Dipl.-Finanzwirt Werner Becker
Leitsatz
Die Festsetzung von Verzögerungsgeld erfordert eine zweifache Ermessensentscheidung der Finanzbehörde, nämlich über das ob (sog. Entschließungsermessen) und die Höhe des Verzögerungsgelds.
Sachverhalt
Im Juni 2012 begann das Finanzamt bei der Klägerin - einer GmbH - mit einer steuerlichen Außenprüfung. Im Rahmen der Prüfung stellte der Prüfer mehrere Prüfungsanfragen, darunter auch zur Vorlage der Sachkontennachweise für 2009 sowie des Anlageverzeichnisses. Da die Klägerin die Unterlagen trotz entsprechender Belehrungen erst mit einer Verzögerung von 83 bzw. 19 Tagen einreichte, setzte das Finanzamt ein Verzögerungsgeld von 2.500 EUR fest. Die vorgetragenen Entschuldigungsgründe hielt das Finanzamt für unbeachtlich.
Entscheidung
Das Finanzgericht hat die Festsetzung wegen seiner Ermessensfehlerhaftigkeit aufgehoben.
Das Finanzamt kann ein Verzögerungsgeld von 2.500 EUR bis 250.000 EUR festsetzen, wenn der Steuerpflichtige im Rahmen einer steuerlichen Außenprüfung der Aufforderung u. a. zur Vorlage von Unterlagen innerhalb einer ihm bestimmten angemessenen Frist nicht nachgekommen ist.
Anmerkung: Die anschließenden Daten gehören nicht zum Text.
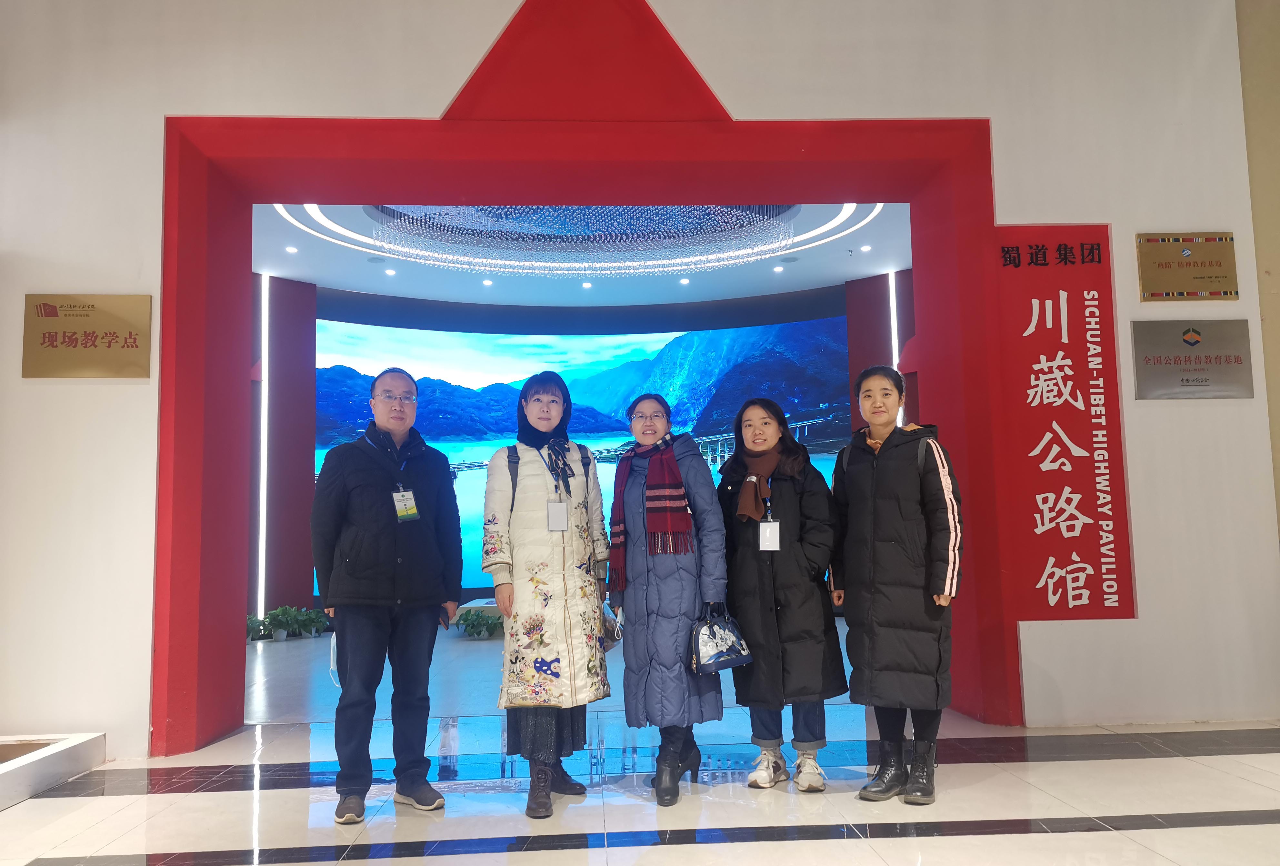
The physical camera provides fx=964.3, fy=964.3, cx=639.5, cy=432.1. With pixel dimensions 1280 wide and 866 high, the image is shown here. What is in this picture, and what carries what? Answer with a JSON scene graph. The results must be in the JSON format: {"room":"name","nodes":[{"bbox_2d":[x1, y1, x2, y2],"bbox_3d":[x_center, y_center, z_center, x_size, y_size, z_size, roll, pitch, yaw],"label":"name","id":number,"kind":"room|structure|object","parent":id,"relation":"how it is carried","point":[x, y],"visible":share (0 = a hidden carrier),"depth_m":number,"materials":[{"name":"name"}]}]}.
{"room":"museum","nodes":[
{"label":"museum","id":0,"kind":"room"},
{"bbox_2d":[253,195,919,308],"bbox_3d":[-0.514,-1.942,9.321,8.322,0.184,5.625,-1,-6,-3],"label":"ceiling","id":1,"kind":"structure","parent":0,"point":[795,288],"depth_m":10.16,"materials":[{"name":"white paint"}]},
{"bbox_2d":[284,244,298,253],"bbox_3d":[-3.380,-1.769,9.360,0.132,0.021,0.136,-1,-6,-3],"label":"ceiling light","id":2,"kind":"object","parent":1,"relation":"in","point":[291,248],"visible":0.98,"depth_m":9.34,"materials":[{"name":"white"}]},
{"bbox_2d":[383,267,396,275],"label":"ceiling light","id":3,"kind":"object","parent":1,"relation":"in","point":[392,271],"visible":0.97,"depth_m":10.19,"materials":[{"name":"white"}]},
{"bbox_2d":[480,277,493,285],"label":"ceiling light","id":4,"kind":"object","parent":1,"relation":"in","point":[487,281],"visible":0.98,"depth_m":10.62,"materials":[{"name":"white"}]},
{"bbox_2d":[378,204,793,276],"bbox_3d":[-0.451,-1.830,8.681,3.781,0.602,2.683,-1,-6,-3],"label":"chandelier","id":5,"kind":"object","parent":1,"relation":"hanging from","point":[382,243],"visible":0.88,"depth_m":8.59,"materials":[{"name":"glass"}]},
{"bbox_2d":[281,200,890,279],"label":"ceiling light","id":6,"kind":"object","parent":1,"relation":"attached to","point":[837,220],"visible":0.57,"depth_m":9.26,"materials":[{"name":"white"}]},
{"bbox_2d":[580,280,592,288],"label":"ceiling light","id":7,"kind":"object","parent":1,"relation":"in","point":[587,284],"visible":0.97,"depth_m":10.89,"materials":[{"name":"white"}]},
{"bbox_2d":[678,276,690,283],"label":"ceiling light","id":8,"kind":"object","parent":1,"relation":"in","point":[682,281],"visible":0.98,"depth_m":10.77,"materials":[{"name":"white"}]},
{"bbox_2d":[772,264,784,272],"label":"ceiling light","id":9,"kind":"object","parent":1,"relation":"in","point":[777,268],"visible":0.97,"depth_m":10.33,"materials":[{"name":"white"}]},
{"bbox_2d":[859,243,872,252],"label":"ceiling light","id":10,"kind":"object","parent":1,"relation":"in","point":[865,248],"visible":0.98,"depth_m":9.72,"materials":[{"name":"white"}]},
{"bbox_2d":[251,274,922,623],"bbox_3d":[-0.480,0.245,10.831,9.994,3.724,0.783,-1,-6,-3],"label":"back wall","id":11,"kind":"structure","parent":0,"point":[311,392],"depth_m":10.76,"materials":[{"name":"paint"}]},
{"bbox_2d":[257,276,269,620],"bbox_3d":[-4.029,0.170,10.309,0.063,3.532,0.062,-1,-6,-3],"label":"light strip","id":12,"kind":"object","parent":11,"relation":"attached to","point":[264,534],"visible":0.88,"depth_m":10.29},
{"bbox_2d":[313,310,852,600],"bbox_3d":[-0.638,0.306,11.146,6.577,3.256,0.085,-1,-6,-3],"label":"projection screen","id":13,"kind":"object","parent":11,"relation":"attached to","point":[710,334],"visible":0.54,"depth_m":11.14,"materials":[{"name":"blue"}]},
{"bbox_2d":[888,270,901,426],"bbox_3d":[2.820,-0.234,10.528,0.064,2.988,0.061,-1,-6,-3],"label":"light strip","id":14,"kind":"object","parent":11,"relation":"attached to","point":[895,339],"visible":0.44,"depth_m":10.59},
{"bbox_2d":[0,0,1279,762],"bbox_3d":[-0.160,-0.647,4.869,8.171,4.335,0.351,-1,-6,-3],"label":"wall","id":15,"kind":"structure","parent":0,"point":[479,41],"depth_m":4.75,"materials":[{"name":"white paint"}]},
{"bbox_2d":[22,293,154,376],"bbox_3d":[-2.561,-0.445,4.484,0.560,0.377,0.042,-1,-6,-3],"label":"plaque","id":16,"kind":"object","parent":15,"relation":"attached to","point":[91,339],"visible":0.99,"depth_m":4.48,"materials":[{"name":"gold metal"}]},
{"bbox_2d":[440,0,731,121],"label":"red triangular decoration","id":17,"kind":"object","parent":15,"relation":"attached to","point":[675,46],"visible":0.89,"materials":[{"name":"red paint"}]},
{"bbox_2d":[157,112,1018,751],"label":"door frame","id":18,"kind":"object","parent":15,"relation":"in","point":[199,119],"visible":0.94,"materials":[{"name":"red paint"}]},
{"bbox_2d":[993,223,1133,622],"bbox_3d":[2.068,-0.064,4.775,0.661,1.965,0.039,-1,-6,-3],"label":"red sign","id":19,"kind":"object","parent":15,"relation":"attached to","point":[1035,377],"visible":0.88,"depth_m":4.76,"materials":[{"name":"red"}]},
{"bbox_2d":[1135,231,1239,300],"bbox_3d":[2.764,-0.836,4.858,0.516,0.343,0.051,-1,-6,-3],"label":"plaque","id":20,"kind":"object","parent":15,"relation":"attached to","point":[1165,263],"visible":0.98,"depth_m":4.85,"materials":[{"name":"gold metal"}]},
{"bbox_2d":[1129,320,1254,399],"bbox_3d":[2.730,-0.356,4.769,0.597,0.385,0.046,-1,-6,-3],"label":"plaque","id":21,"kind":"object","parent":15,"relation":"attached to","point":[1183,379],"visible":0.99,"depth_m":4.76,"materials":[{"name":"metal"}]},
{"bbox_2d":[0,614,1279,865],"bbox_3d":[-0.037,1.456,3.938,9.663,0.116,10.690,-1,-6,-3],"label":"floor","id":22,"kind":"structure","parent":0,"point":[1238,829],"depth_m":3.62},
{"bbox_2d":[0,730,105,809],"bbox_3d":[-2.740,1.334,3.506,0.908,0.152,1.563,-1,-6,-3],"label":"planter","id":23,"kind":"object","parent":22,"relation":"on","point":[66,745],"visible":0.99,"depth_m":3.97,"materials":[{"name":"white"}]},
{"bbox_2d":[246,613,271,641],"bbox_3d":[-3.641,1.825,9.017,0.467,0.256,0.463,-1,-6,-3],"label":"potted plant","id":24,"kind":"object","parent":22,"relation":"on","point":[259,629],"visible":0.6,"depth_m":8.98,"materials":[{"name":"green plant"}]},
{"bbox_2d":[263,604,310,641],"bbox_3d":[-3.352,1.797,9.163,0.523,0.318,0.521,-1,-6,-3],"label":"potted plant","id":25,"kind":"object","parent":22,"relation":"on","point":[284,622],"visible":0.97,"depth_m":9.09,"materials":[{"name":"green plant"}]},
{"bbox_2d":[300,608,331,637],"bbox_3d":[-3.053,1.849,9.393,0.423,0.253,0.419,-1,-6,-3],"label":"potted plant","id":26,"kind":"object","parent":22,"relation":"on","point":[319,627],"visible":0.73,"depth_m":9.31,"materials":[{"name":"green plant"}]},
{"bbox_2d":[309,367,467,823],"bbox_3d":[-0.999,0.583,3.740,0.553,1.644,0.599,-5,-7,37],"label":"man","id":27,"kind":"object","parent":22,"relation":"on","point":[389,569],"visible":0.98,"depth_m":3.56},
{"bbox_2d":[328,630,340,684],"bbox_3d":[-1.169,0.894,3.826,0.097,0.208,0.173,0,-6,-15],"label":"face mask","id":28,"kind":"object","parent":27,"relation":"in","point":[331,649],"visible":0.25,"depth_m":3.78,"materials":[{"name":"fabric"}]},
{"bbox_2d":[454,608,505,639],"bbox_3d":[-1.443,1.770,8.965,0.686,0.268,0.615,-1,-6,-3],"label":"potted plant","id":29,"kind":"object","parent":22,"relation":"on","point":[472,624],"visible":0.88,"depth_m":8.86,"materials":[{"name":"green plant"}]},
{"bbox_2d":[480,370,613,817],"bbox_3d":[-0.363,0.597,3.796,0.471,1.601,0.688,-1,-6,-3],"label":"woman","id":30,"kind":"object","parent":22,"relation":"on","point":[562,531],"visible":0.98,"depth_m":3.61},
{"bbox_2d":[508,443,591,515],"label":"backpack","id":31,"kind":"object","parent":30,"relation":"on","point":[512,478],"visible":0.24,"depth_m":3.90,"materials":[{"name":"fabric"}]},
{"bbox_2d":[607,395,728,803],"bbox_3d":[0.103,0.632,3.838,0.442,1.484,0.656,-1,-6,-3],"label":"woman","id":32,"kind":"object","parent":22,"relation":"on","point":[662,604],"visible":0.97,"depth_m":3.66},
{"bbox_2d":[600,600,622,651],"bbox_3d":[-0.150,0.768,3.827,0.153,0.197,0.204,-1,-6,-3],"label":"handbag","id":33,"kind":"object","parent":32,"relation":"in","point":[612,639],"visible":0.41,"depth_m":3.78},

Dabei hat das Finanzamt eine zweifache Ermessensentscheidung zu treffen.
Vorliegend hat das Finanzamt bereits von seinem Entschließungsermessen rechtsfehlerhaft Gebrauch gemacht. Es hat nicht hinreichend gewürdigt, dass die Klägerin die übrigen Prüfungsanfragen vergleichsweise pünktlich beantwortet hat. Darüber hinaus ist auch die vom Finanzamt bei der Begründung der Verzögerungsgeldfestsetzung herangezogene Berechnung der Fristüberschreitung nicht frei von Ermessensfehlern, da die Belehrungen des Prüfers zu der möglichen Verzögerungsgeldfestsetzung zum Teil irreführende Angaben enthielten. Im Übrigen hat das Finanzamt die von der Klägerin vorgebrachten und von ihm der Sache nach nicht bestrittenen Gründe für die Verzögerung nicht hinreichend gewichtet und dadurch auch insoweit gegen den Grundsatz der Verhältnismäßigkeit verstoßen.
Hinweis
Aus dem Ermessenscharakter des § 146 Abs. 2b AO folgt, dass das Finanzgericht die Festsetzung des Verzögerungsgelds nur eingeschränkt überprüfen darf. Es darf allerdings u. a. prüfen, ob das Finanzamt den allgemeinen Verhältnismäßigkeitsgrundsatz beachtet hat. Bei der Heranziehung des Verhältnismäßigkeitsgrundsatzes ist es dem Finanzamt dabei insbesondere verwehrt, im Rahmen der Ausübung seines sog. Entschließungsermessens von einer Vorprägung in dem Sinne auszugehen, dass jede Verletzung der Mitwirkungspflichten i. S. d. § 200 Abs. 1 AO grundsätzlich zur Festsetzung eines Verzögerungsgelds führten muss.